Keston Cobblers Club With Support From Wildflowers

by Sam Norris

The stage was still. The lights glimmered on the steel of the drums. A plethora of instruments littered the stage; an accordion, a tuba, multiple guitars, a banjo, a ukulele, a keyboard coloured in wacky designs with a felt pen and a mysterious-looking sack. As a crowd of largely over 40s gathered in the Phoenix, I began to wonder what exactly I’d let myself in for. 

Support trio Wildflowers wandered on stage, calm, and gathered around a single microphone. They let loose howling harmonies, and their set is worth mentioning for this. Blending solid pop-folk structure and rich, almost rag-time three part harmonies, they had a charming presence and aroused well-deserved cheers from all around the venue.

Perhaps ironically for a Cobblers Club, the lead singer crept on stage wearing no shoes at all - not even socks. He was followed by the rest of the band, with blank expressions, ready to unleash a firestorm of frivolity upon us. Sure enough, it came. Wildfire, from the band’s recent second album of the same name, boomed into the air and bounced off the walls with cavernous voice and drum. Fire machines (fake, apparently constructed by their dad) flicked upwards either side of the stage. The fifth chorus was probably one too many for an opening song and felt a touch self indulgent, but the crowd were hooked on the magic and hooted loudly anyway. 

On a rickety stool sat tuba player Bethan conjuring colossal romps, the sonic opposite of her dainty appearance. With no bass, the tuba made a fitting replacement, and gave their overall noise a more orchestral tinge, like a marching band. The drums were a touch weak in the mix and could have done with a bit more - for want of a better word - oomph, to deepen the overall tone, but they were well played… I’m really nit-picking so that I don’t come across as bias. The sound was entrancing. They struck the right balance between glittery, sprightly melodies and stomping, oaken rhythms. One might liken their sound to an enchanted forest, even if it’s a bit cliché to say about a folk band. If I allowed myself to indulge in a bit of purple prose, I might say that the trumpets carved like rays of sunlight through the canopy and the ukulele rustled like prickly fauna on the forest floor. 

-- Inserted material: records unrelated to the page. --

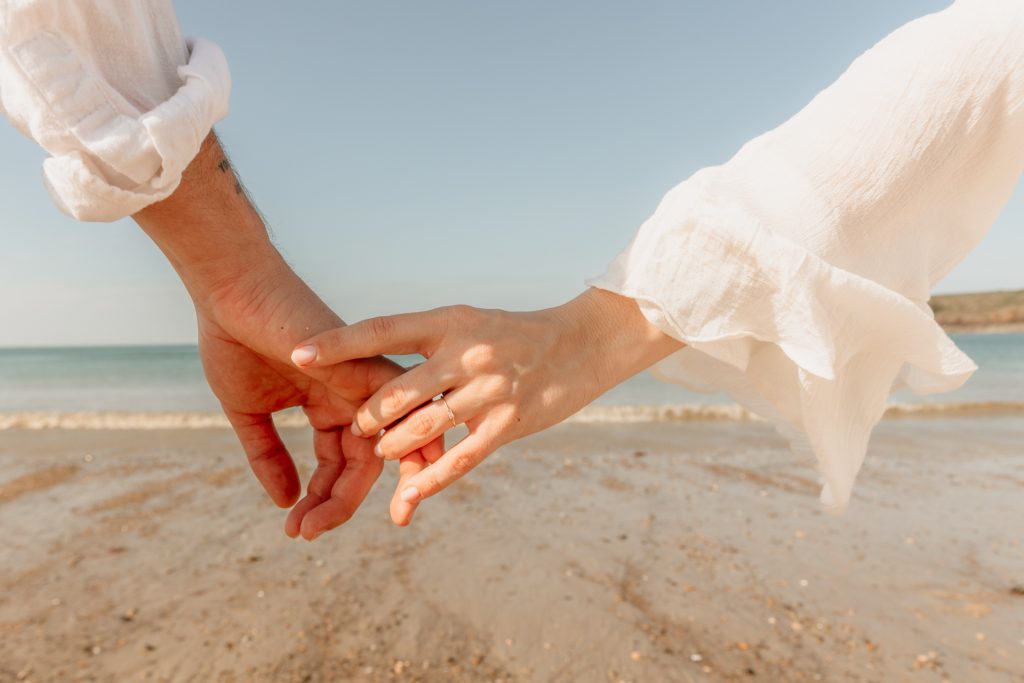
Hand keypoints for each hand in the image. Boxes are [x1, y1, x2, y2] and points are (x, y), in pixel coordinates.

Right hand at [194, 270, 440, 538]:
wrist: (231, 293)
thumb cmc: (236, 342)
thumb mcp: (250, 414)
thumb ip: (268, 456)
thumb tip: (284, 503)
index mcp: (330, 407)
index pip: (340, 465)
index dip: (321, 501)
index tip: (297, 531)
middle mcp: (354, 398)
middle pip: (364, 463)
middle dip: (340, 505)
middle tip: (308, 535)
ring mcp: (363, 384)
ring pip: (383, 446)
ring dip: (353, 492)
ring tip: (318, 524)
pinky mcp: (364, 368)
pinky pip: (391, 415)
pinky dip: (384, 453)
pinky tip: (353, 489)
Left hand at [292, 288, 682, 523]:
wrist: (583, 345)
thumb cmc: (516, 335)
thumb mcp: (470, 324)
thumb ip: (428, 344)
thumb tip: (373, 363)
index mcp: (449, 322)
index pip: (381, 330)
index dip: (338, 344)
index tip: (297, 352)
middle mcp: (466, 353)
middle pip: (397, 390)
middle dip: (368, 416)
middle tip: (353, 430)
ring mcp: (489, 389)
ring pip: (423, 427)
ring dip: (394, 446)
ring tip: (381, 453)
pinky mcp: (509, 423)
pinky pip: (461, 459)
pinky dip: (431, 479)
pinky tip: (409, 496)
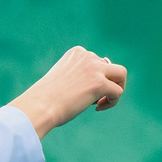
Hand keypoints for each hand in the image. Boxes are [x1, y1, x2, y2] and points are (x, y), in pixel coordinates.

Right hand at [10, 47, 126, 137]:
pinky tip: (97, 108)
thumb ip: (80, 76)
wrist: (40, 106)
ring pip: (121, 74)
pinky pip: (118, 92)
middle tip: (96, 98)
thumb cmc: (47, 98)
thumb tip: (99, 86)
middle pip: (111, 67)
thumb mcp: (63, 79)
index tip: (84, 91)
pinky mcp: (100, 84)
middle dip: (108, 82)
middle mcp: (87, 56)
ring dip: (116, 88)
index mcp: (77, 53)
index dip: (96, 78)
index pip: (97, 61)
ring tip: (101, 101)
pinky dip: (112, 102)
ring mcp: (94, 69)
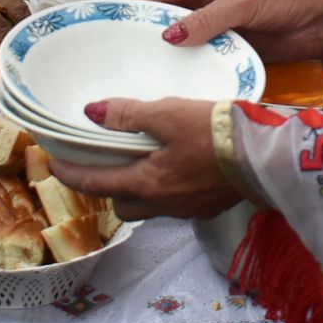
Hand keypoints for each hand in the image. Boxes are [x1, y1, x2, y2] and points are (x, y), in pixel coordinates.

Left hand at [47, 98, 240, 220]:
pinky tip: (179, 167)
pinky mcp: (211, 205)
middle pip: (124, 205)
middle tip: (106, 163)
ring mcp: (190, 209)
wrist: (268, 156)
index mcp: (147, 183)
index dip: (71, 175)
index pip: (97, 183)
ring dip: (140, 189)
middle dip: (109, 188)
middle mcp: (165, 204)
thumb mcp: (169, 113)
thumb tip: (92, 113)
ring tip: (144, 162)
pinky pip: (177, 202)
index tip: (54, 165)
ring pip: (151, 206)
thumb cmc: (216, 132)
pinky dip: (168, 187)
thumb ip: (129, 114)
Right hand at [133, 0, 322, 64]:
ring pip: (187, 42)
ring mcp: (221, 30)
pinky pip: (205, 60)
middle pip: (172, 17)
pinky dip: (191, 68)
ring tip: (140, 69)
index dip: (143, 0)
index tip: (117, 16)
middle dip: (150, 29)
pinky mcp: (233, 52)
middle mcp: (211, 4)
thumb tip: (169, 35)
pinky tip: (175, 81)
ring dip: (169, 53)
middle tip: (120, 50)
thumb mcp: (245, 2)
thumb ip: (209, 18)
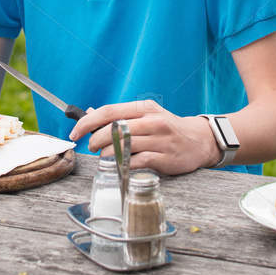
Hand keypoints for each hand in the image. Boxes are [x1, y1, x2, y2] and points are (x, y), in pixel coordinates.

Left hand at [68, 99, 219, 174]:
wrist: (200, 140)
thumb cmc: (167, 128)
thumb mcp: (146, 115)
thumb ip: (119, 116)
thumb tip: (90, 114)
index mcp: (144, 108)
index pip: (109, 111)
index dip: (88, 122)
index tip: (76, 132)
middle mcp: (152, 121)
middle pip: (114, 128)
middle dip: (96, 139)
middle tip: (91, 146)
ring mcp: (160, 139)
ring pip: (124, 145)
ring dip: (107, 153)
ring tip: (104, 156)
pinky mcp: (165, 157)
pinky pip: (137, 161)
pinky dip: (123, 165)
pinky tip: (119, 166)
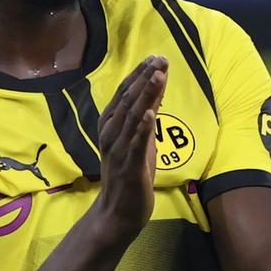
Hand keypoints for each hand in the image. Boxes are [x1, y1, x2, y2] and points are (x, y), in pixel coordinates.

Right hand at [94, 55, 167, 235]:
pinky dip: (141, 127)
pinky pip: (135, 144)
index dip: (139, 74)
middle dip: (145, 78)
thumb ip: (145, 117)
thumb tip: (157, 90)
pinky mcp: (128, 167)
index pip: (125, 94)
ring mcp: (118, 150)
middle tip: (160, 58)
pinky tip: (149, 113)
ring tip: (157, 75)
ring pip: (132, 117)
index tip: (155, 57)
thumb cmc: (129, 175)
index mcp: (110, 125)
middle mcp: (110, 133)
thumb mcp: (140, 141)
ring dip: (145, 95)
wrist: (118, 213)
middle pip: (128, 100)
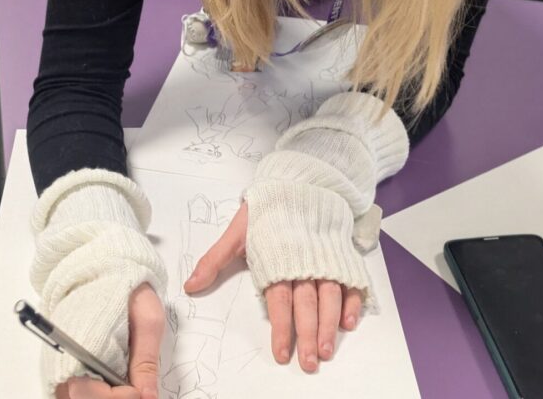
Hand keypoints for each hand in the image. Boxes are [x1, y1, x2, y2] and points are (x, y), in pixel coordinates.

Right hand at [55, 284, 163, 398]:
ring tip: (126, 382)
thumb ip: (145, 362)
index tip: (140, 391)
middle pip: (83, 397)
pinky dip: (97, 390)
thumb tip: (149, 397)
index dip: (120, 397)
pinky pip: (76, 389)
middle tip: (137, 388)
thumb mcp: (148, 321)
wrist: (107, 269)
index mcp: (80, 345)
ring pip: (77, 395)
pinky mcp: (63, 367)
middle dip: (114, 397)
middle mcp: (62, 358)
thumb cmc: (127, 289)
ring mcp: (60, 365)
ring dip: (104, 393)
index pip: (90, 394)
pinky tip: (114, 380)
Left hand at [183, 203, 363, 372]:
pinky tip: (349, 322)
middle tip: (310, 362)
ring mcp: (325, 259)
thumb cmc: (267, 209)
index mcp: (277, 259)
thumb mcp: (237, 232)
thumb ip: (215, 260)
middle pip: (307, 304)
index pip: (280, 300)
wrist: (299, 180)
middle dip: (309, 335)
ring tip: (328, 349)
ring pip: (330, 296)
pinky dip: (352, 301)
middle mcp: (303, 262)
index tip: (282, 352)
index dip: (282, 328)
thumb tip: (190, 285)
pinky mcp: (340, 255)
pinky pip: (350, 281)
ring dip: (330, 324)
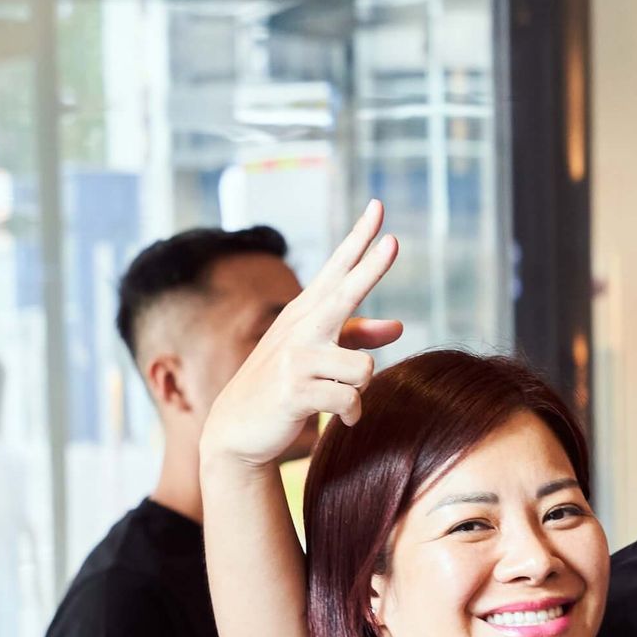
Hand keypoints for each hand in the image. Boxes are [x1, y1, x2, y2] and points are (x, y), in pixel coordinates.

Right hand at [201, 199, 405, 469]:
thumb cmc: (284, 386)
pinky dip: (351, 414)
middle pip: (345, 293)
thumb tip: (399, 326)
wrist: (237, 430)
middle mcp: (301, 328)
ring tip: (340, 397)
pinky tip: (339, 419)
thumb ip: (357, 338)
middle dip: (371, 267)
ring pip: (364, 369)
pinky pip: (350, 400)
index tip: (378, 207)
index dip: (359, 238)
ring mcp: (295, 358)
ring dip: (361, 390)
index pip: (338, 269)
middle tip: (394, 241)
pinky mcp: (294, 391)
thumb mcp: (319, 357)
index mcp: (307, 313)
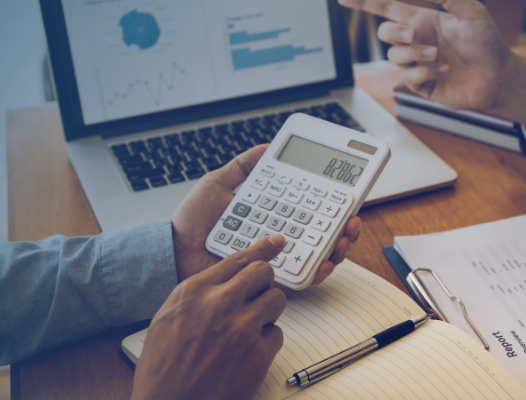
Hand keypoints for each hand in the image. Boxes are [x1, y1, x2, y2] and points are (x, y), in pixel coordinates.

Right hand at [131, 235, 286, 399]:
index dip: (262, 249)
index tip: (277, 242)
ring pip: (276, 300)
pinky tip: (246, 354)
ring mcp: (241, 328)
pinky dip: (266, 343)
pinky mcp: (257, 354)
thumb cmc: (163, 369)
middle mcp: (219, 304)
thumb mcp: (167, 319)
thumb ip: (198, 295)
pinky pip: (276, 334)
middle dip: (264, 282)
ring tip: (249, 328)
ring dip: (267, 312)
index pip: (237, 259)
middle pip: (263, 273)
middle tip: (258, 296)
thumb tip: (224, 280)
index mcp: (193, 291)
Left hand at [171, 144, 361, 282]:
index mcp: (271, 214)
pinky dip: (318, 269)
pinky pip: (301, 277)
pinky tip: (324, 260)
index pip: (308, 208)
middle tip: (351, 218)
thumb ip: (243, 167)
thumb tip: (266, 145)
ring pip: (318, 255)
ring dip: (338, 247)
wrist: (174, 252)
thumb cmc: (192, 223)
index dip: (330, 202)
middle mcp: (278, 238)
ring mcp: (276, 259)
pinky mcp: (270, 279)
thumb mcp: (218, 185)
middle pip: (322, 233)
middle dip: (344, 227)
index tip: (344, 191)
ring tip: (342, 238)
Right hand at [338, 0, 525, 124]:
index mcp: (424, 19)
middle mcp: (418, 40)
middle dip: (394, 33)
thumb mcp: (469, 9)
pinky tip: (445, 71)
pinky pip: (408, 77)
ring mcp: (418, 63)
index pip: (386, 7)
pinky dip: (425, 73)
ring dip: (415, 55)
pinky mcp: (422, 85)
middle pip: (385, 33)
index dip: (364, 3)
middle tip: (414, 35)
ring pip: (395, 56)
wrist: (499, 78)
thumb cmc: (488, 43)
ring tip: (438, 56)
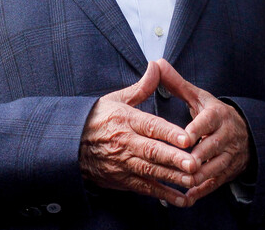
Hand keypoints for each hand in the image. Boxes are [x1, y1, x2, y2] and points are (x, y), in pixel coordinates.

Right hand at [79, 61, 197, 206]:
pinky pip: (146, 188)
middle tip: (194, 163)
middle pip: (153, 151)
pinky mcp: (123, 179)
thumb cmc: (97, 119)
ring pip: (151, 171)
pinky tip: (181, 198)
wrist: (71, 144)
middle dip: (174, 158)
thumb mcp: (117, 99)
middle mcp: (126, 142)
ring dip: (172, 177)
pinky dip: (163, 195)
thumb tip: (157, 66)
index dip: (169, 133)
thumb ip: (142, 87)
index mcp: (126, 120)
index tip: (186, 138)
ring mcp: (124, 163)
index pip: (150, 126)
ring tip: (192, 180)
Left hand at [156, 59, 250, 205]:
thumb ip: (177, 83)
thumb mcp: (199, 97)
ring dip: (198, 176)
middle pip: (212, 147)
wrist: (245, 134)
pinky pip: (215, 183)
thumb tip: (156, 63)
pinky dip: (201, 191)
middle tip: (183, 164)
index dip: (197, 129)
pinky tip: (186, 197)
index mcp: (217, 115)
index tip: (185, 137)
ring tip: (182, 182)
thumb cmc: (213, 114)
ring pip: (214, 168)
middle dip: (198, 157)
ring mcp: (228, 156)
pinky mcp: (227, 172)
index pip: (208, 121)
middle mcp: (225, 136)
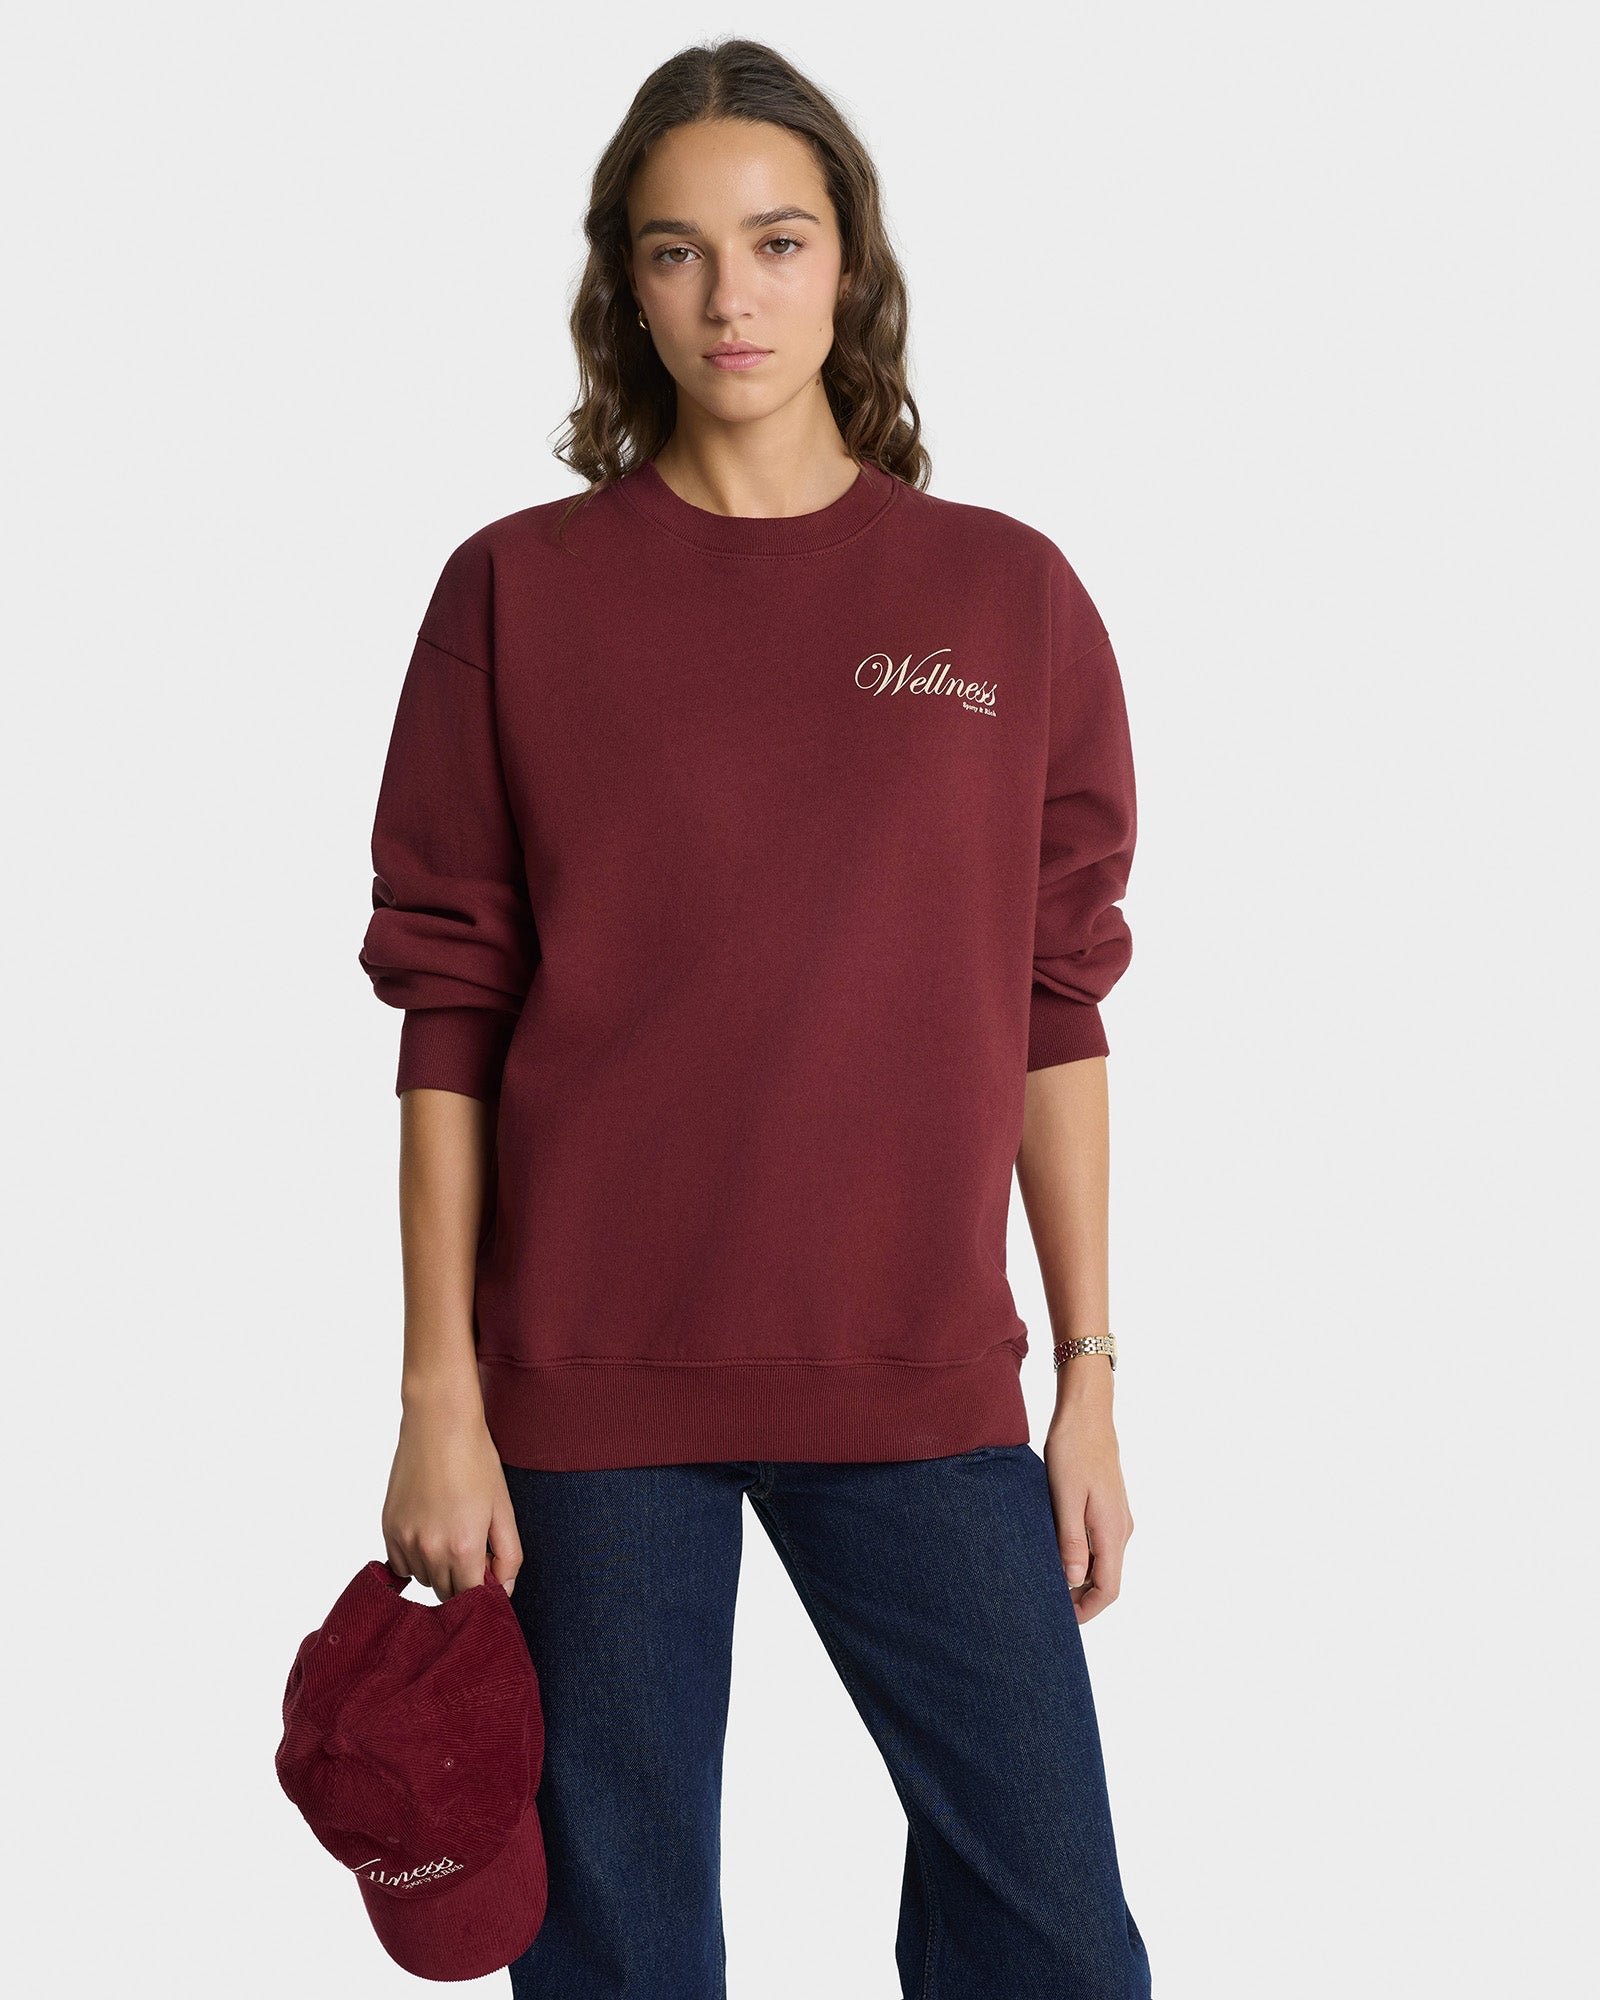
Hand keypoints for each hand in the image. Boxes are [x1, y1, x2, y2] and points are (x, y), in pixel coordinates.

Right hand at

Timid frontman Matt’s vocals were strong, hitting impressive chest notes without much effort. He seemed to get boshed around by his outgoing sister Jules during the crowd banter, which was also mildly entertaining.

A couple of bouncy folk tunes ensued, with frequent instrument swapping. Stand out tracks included Won’t Look Back, perhaps the strongest “pop folk” song on Wildfire that championed the dual vocals of siblings Matt and Jules to a backing of pleasant guitar and piano chords. The Heights of Lola, a spirited ditty that could have come out of a grade 2 piano book, was made special by solid snare rolls and the rapture of the brass section. 

Mid-set, amid light-hearted bickering, the band called for a dance competition, the prize being a free signed CD. I probably would have thrown some tight shapes if I’d known there was a prize beforehand, but it was a bit of fun that broke the set up well and enhanced the mirthful ambience.

Disappointingly, the band omitted their two most popular songs Oh Euphoria and You Go, despite an encore. What they did include, however, was a seemingly impromptu rendition of Toto’s Africa, but not in the usual format. Along with supporting band Wildflowers, they marched into the heart of the audience, armed with drums, guitars, and a strange circle thing with rainbow coloured bells on it. Completely acoustic, it was a refreshing move, aptly illustrating Keston’s signature love for audience interaction. This was where the magic came from; the spark they had with the  audience, the unique instrumentation, the twinkle in their voices and the glints in their eyes all met in a harmony of delightfulness. Few bands can match that kind of enchantment.